## Entries supplied:

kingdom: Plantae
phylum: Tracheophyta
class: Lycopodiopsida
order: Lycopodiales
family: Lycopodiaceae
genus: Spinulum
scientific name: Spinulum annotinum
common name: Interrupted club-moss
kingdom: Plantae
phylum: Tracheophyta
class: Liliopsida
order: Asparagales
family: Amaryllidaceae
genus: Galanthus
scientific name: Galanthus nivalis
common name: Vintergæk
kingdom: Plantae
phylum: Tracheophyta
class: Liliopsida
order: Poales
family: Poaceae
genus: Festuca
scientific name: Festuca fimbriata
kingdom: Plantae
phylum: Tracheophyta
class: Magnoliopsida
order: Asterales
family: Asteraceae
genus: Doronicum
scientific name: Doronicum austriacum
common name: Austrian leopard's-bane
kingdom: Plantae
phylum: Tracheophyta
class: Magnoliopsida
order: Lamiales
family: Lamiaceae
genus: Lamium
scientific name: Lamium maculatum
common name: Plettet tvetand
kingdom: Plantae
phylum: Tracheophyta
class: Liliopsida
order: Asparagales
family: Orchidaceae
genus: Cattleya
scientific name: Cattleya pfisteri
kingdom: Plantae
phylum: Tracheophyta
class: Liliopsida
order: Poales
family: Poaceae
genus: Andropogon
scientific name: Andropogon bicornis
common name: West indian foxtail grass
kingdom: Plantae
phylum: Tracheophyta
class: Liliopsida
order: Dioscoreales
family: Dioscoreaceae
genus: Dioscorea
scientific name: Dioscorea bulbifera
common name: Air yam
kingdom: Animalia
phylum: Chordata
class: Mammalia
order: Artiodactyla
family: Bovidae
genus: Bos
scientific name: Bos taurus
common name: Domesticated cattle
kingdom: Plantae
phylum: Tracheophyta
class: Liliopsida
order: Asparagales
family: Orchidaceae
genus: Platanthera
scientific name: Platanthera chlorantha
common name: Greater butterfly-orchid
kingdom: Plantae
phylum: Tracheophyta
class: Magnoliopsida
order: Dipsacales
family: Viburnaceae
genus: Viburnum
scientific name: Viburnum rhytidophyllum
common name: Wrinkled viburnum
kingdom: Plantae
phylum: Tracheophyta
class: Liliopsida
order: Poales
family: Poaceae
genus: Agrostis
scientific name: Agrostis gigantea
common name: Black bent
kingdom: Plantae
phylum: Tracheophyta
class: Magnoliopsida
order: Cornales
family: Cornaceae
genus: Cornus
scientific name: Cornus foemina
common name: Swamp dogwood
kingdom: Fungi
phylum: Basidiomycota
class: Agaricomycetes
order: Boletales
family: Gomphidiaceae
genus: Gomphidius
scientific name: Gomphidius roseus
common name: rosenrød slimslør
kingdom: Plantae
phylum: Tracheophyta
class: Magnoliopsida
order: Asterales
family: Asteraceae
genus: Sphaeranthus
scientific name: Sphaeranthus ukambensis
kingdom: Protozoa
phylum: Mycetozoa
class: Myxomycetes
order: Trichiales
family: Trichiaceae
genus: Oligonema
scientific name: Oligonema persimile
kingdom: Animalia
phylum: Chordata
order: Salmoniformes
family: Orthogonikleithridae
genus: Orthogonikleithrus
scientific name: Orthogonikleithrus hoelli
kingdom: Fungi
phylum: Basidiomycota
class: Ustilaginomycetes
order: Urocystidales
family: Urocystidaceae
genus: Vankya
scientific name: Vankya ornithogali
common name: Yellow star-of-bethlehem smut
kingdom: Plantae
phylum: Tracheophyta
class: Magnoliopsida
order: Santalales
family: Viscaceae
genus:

## Set problem:
Format every line of all the items above as one numbered list, leaving out any blank lines.

## The solution:
1. kingdom: Plantae
2. phylum: Tracheophyta
3. class: Lycopodiopsida
4. order: Lycopodiales
5. family: Lycopodiaceae
6. genus: Spinulum
7. scientific name: Spinulum annotinum
8. common name: Interrupted club-moss
9. kingdom: Plantae
10. phylum: Tracheophyta
11. class: Liliopsida
12. order: Asparagales
13. family: Amaryllidaceae
14. genus: Galanthus
15. scientific name: Galanthus nivalis
16. common name: Vintergæk
17. kingdom: Plantae
18. phylum: Tracheophyta
19. class: Liliopsida
20. order: Poales
21. family: Poaceae
22. genus: Festuca
23. scientific name: Festuca fimbriata
24. kingdom: Plantae
25. phylum: Tracheophyta
26. class: Magnoliopsida
27. order: Asterales
28. family: Asteraceae
29. genus: Doronicum
30. scientific name: Doronicum austriacum
31. common name: Austrian leopard's-bane
32. kingdom: Plantae
33. phylum: Tracheophyta
34. class: Magnoliopsida
35. order: Lamiales
36. family: Lamiaceae
37. genus: Lamium
38. scientific name: Lamium maculatum
39. common name: Plettet tvetand
40. kingdom: Plantae
41. phylum: Tracheophyta
42. class: Liliopsida
43. order: Asparagales
44. family: Orchidaceae
45. genus: Cattleya
46. scientific name: Cattleya pfisteri
47. kingdom: Plantae
48. phylum: Tracheophyta
49. class: Liliopsida
50. order: Poales
51. family: Poaceae
52. genus: Andropogon
53. scientific name: Andropogon bicornis
54. common name: West indian foxtail grass
55. kingdom: Plantae
56. phylum: Tracheophyta
57. class: Liliopsida
58. order: Dioscoreales
59. family: Dioscoreaceae
60. genus: Dioscorea
61. scientific name: Dioscorea bulbifera
62. common name: Air yam
63. kingdom: Animalia
64. phylum: Chordata
65. class: Mammalia
66. order: Artiodactyla
67. family: Bovidae
68. genus: Bos
69. scientific name: Bos taurus
70. common name: Domesticated cattle
71. kingdom: Plantae
72. phylum: Tracheophyta
73. class: Liliopsida
74. order: Asparagales
75. family: Orchidaceae
76. genus: Platanthera
77. scientific name: Platanthera chlorantha
78. common name: Greater butterfly-orchid
79. kingdom: Plantae
80. phylum: Tracheophyta
81. class: Magnoliopsida
82. order: Dipsacales
83. family: Viburnaceae
84. genus: Viburnum
85. scientific name: Viburnum rhytidophyllum
86. common name: Wrinkled viburnum
87. kingdom: Plantae
88. phylum: Tracheophyta
89. class: Liliopsida
90. order: Poales
91. family: Poaceae
92. genus: Agrostis
93. scientific name: Agrostis gigantea
94. common name: Black bent
95. kingdom: Plantae
96. phylum: Tracheophyta
97. class: Magnoliopsida
98. order: Cornales
99. family: Cornaceae
100. genus: Cornus
101. scientific name: Cornus foemina
102. common name: Swamp dogwood
103. kingdom: Fungi
104. phylum: Basidiomycota
105. class: Agaricomycetes
106. order: Boletales
107. family: Gomphidiaceae
108. genus: Gomphidius
109. scientific name: Gomphidius roseus
110. common name: rosenrød slimslør
111. kingdom: Plantae
112. phylum: Tracheophyta
113. class: Magnoliopsida
114. order: Asterales
115. family: Asteraceae
116. genus: Sphaeranthus
117. scientific name: Sphaeranthus ukambensis
118. kingdom: Protozoa
119. phylum: Mycetozoa
120. class: Myxomycetes
121. order: Trichiales
122. family: Trichiaceae
123. genus: Oligonema
124. scientific name: Oligonema persimile
125. kingdom: Animalia
126. phylum: Chordata
127. order: Salmoniformes
128. family: Orthogonikleithridae
129. genus: Orthogonikleithrus
130. scientific name: Orthogonikleithrus hoelli
131. kingdom: Fungi
132. phylum: Basidiomycota
133. class: Ustilaginomycetes
134. order: Urocystidales
135. family: Urocystidaceae
136. genus: Vankya
137. scientific name: Vankya ornithogali
138. common name: Yellow star-of-bethlehem smut
139. kingdom: Plantae
140. phylum: Tracheophyta
141. class: Magnoliopsida
142. order: Santalales
143. family: Viscaceae
144. genus:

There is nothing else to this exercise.